Exhibition
Jennifer King: beckoning towards a greater horizon
15 Jan 2022 – 26 Feb 2022
Regular hours
- Saturday
- 11:00 – 17:00
- Tuesday
- 11:00 – 17:00
- Wednesday
- 11:00 – 17:00
- Thursday
- 11:00 – 17:00
- Friday
- 11:00 – 17:00
Address
- 918 Ruberta Ave
- Glendale
California - 91201
- United States
The Pit is pleased to present Beckoning Towards A Greater Horizon, the gallery’s first solo exhibition by LA-based Jennifer King.
About
Tthis exhibition features ten new ceramic pots that are King’s largest sculptures to date. Designed less with functionality in mind than painterly experiments, the artist considers them “canvases” for her continued experiments with non-traditional glazing, painting, and high-fire techniques.
King, who has an extensive career in making smaller-scaled works, welcomed logistical and sculptural challenges inherent to increased surface and size, perhaps to evoke and demand personal space during pandemic quarantine. Made in her home studio, King wanted these sculptures to viscerally reflect “deeply interdependent yet isolated” experiences in “what [her] family life became.” The hand-coiled vessels are populated by discombobulated narratives that are compositionally dynamic: ironically stressed & relaxed, stern & comedic. Anatomy rolls, twists, stretches, and squishes around every external surface as carnivalesque wrangling disrupts King’s “bucolic existence with violent backdrop.” That said, elements of nature evident in each work — water, birds, crystals, flowers — temper humanity by widening Earth’s lens, reminding viewers (and maker) that solitude and stationary residence offers grand opportunities for deepened environmental observations and connections.
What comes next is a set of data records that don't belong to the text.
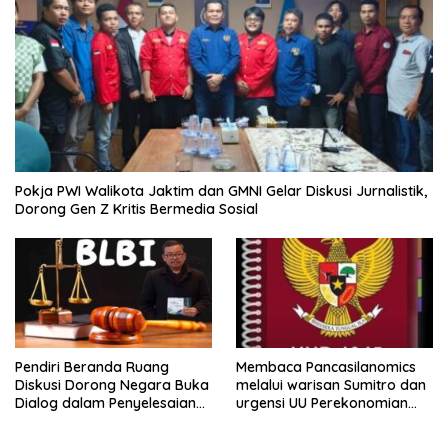
Pokja PWI Walikota Jaktim dan GMNI Gelar Diskusi Jurnalistik,
Dorong Gen Z Kritis Bermedia Sosial
Pendiri Beranda Ruang
Membaca Pancasilanomics
Diskusi Dorong Negara Buka
melalui warisan Sumitro dan
Dialog dalam Penyelesaian
urgensi UU Perekonomian
BLB
Nasional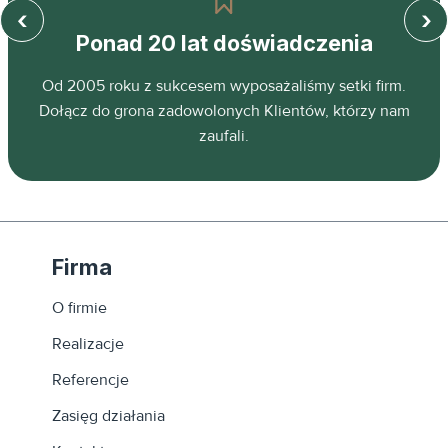
‹
›
Ponad 20 lat doświadczenia
z
Od 2005 roku z sukcesem wyposażaliśmy setki firm.
ń.
Dołącz do grona zadowolonych Klientów, którzy nam
zaufali.
Firma
O firmie
Realizacje
Referencje
Zasięg działania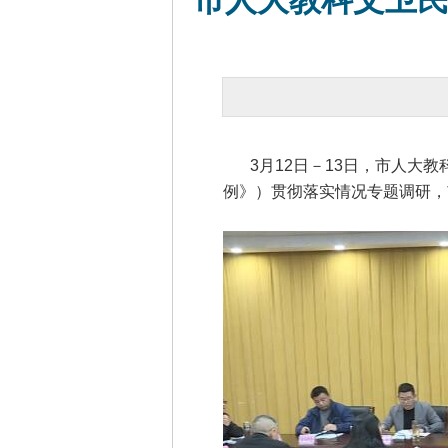
市人大教科文卫
3月12日－13日，市人大
例》）贯彻落实情况专题调研，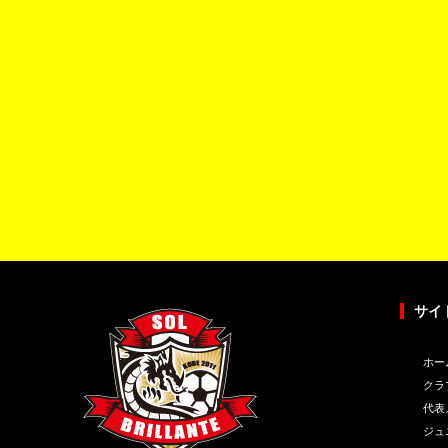
サイ
ホー
クラ
代表
ジュ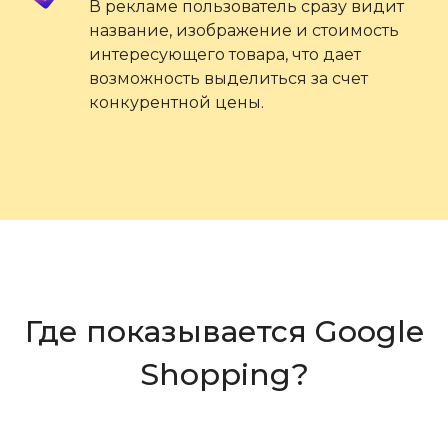
В рекламе пользователь сразу видит
название, изображение и стоимость
интересующего товара, что дает
возможность выделиться за счет
конкурентной цены.
Где показывается Google
Shopping?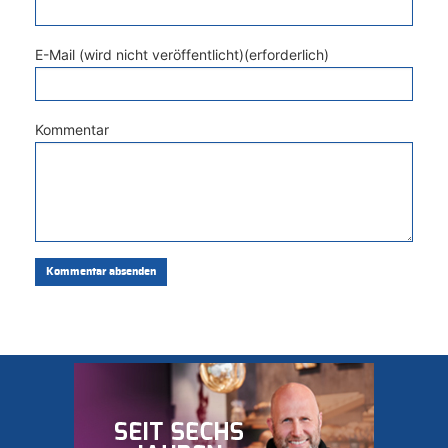
E-Mail (wird nicht veröffentlicht)(erforderlich)
Kommentar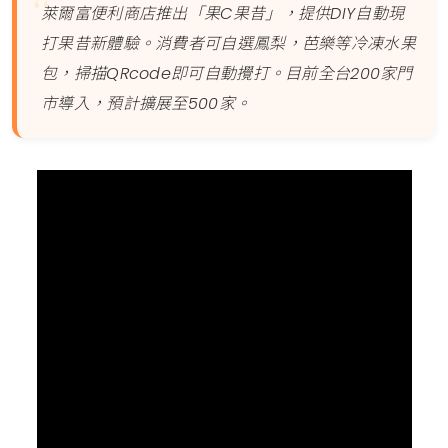
萊爾富便利商店推出「果C果昔」，提供DIY自動現
打果昔新體驗。消費者可自選鳳梨，芭樂等冷凍水果
包，掃描QRcode即可自動攪打。目前全台200家門
市導入，預計擴展至500家。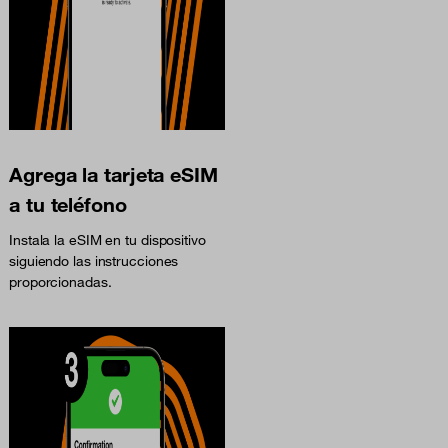
Agrega la tarjeta eSIM
a tu teléfono
Instala la eSIM en tu dispositivo
siguiendo las instrucciones
proporcionadas.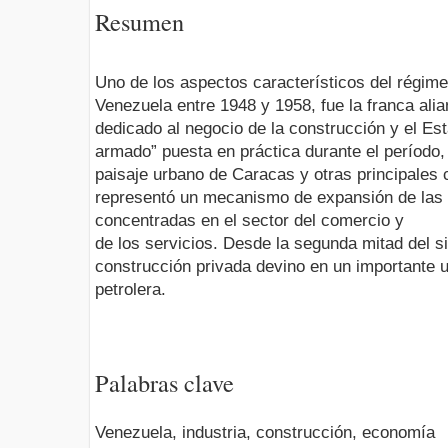
Resumen
Uno de los aspectos característicos del régime
Venezuela entre 1948 y 1958, fue la franca alia
dedicado al negocio de la construcción y el Est
armado” puesta en práctica durante el período, 
paisaje urbano de Caracas y otras principales 
representó un mecanismo de expansión de las
concentradas en el sector del comercio y
de los servicios. Desde la segunda mitad del s
construcción privada devino en un importante u
petrolera.
Palabras clave
Venezuela, industria, construcción, economía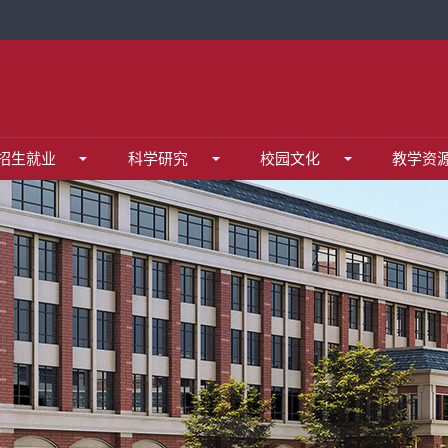
证平台
贸云盘
统
招生就业
科学研究
校园文化
教学资
程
King appreciates functional, domestic forms as “testing grounds” that invoke conversations about art historical boundaries about gender assumptions and craft. Her last body of work was about motherhood, and she loves subject matter and material treatments that provocatively reference “women’s work.” To King, this forefronts her Feminist politic and personal interest in correlating domestic forms to “stabilizing environments” she aspires to in her own caretaking positions. This in part may come from her rigorous studies with mentor Betty Woodman, while the comfort and pride in hand-built gestures, fingerprints, textures, vibrant palettes, and embedded texts conjure Ree Morton.
Care and durability are intrinsic to attitude and style, in large part created by King’s labor-intensive painting and firing techniques. These vessels endure up to four kiln sessions that celebrate reversal of typical processes. White underglazes get clear, glossy coats typically saved for last, and earn a firing to prepare her “canvases.” Layers of bisque painting follow with bright, runny, and graphic colors that may require two to three more high firings. The stoneware’s oxidation brings harlequin colors and unexpected moments in texture, depth, and complexity, as well as establishes these as harbingers of fortitude and vivacity in results that resemble Majolica despite different glazing procedures.
Dosed with rustic survivalism, humans hang tough here while repeatedly cooked, like witches, in trials by fire. Ancient invincibility is summoned in vase shapes that sometimes approximate the ovoidal Greco-Roman pithos (ollas) that outlived Pompeii’s multiple disasters. As storage for grain and wine, these containers were also used for burying the dead. However, copious rainbows, floral motifs, and signifiers of loving connection (touching hands, juicy red lips) easily distinguish these from funerary urns. These depict life in cyclical formatting: torrential uncertainty roiling often beautifully, towards renewal.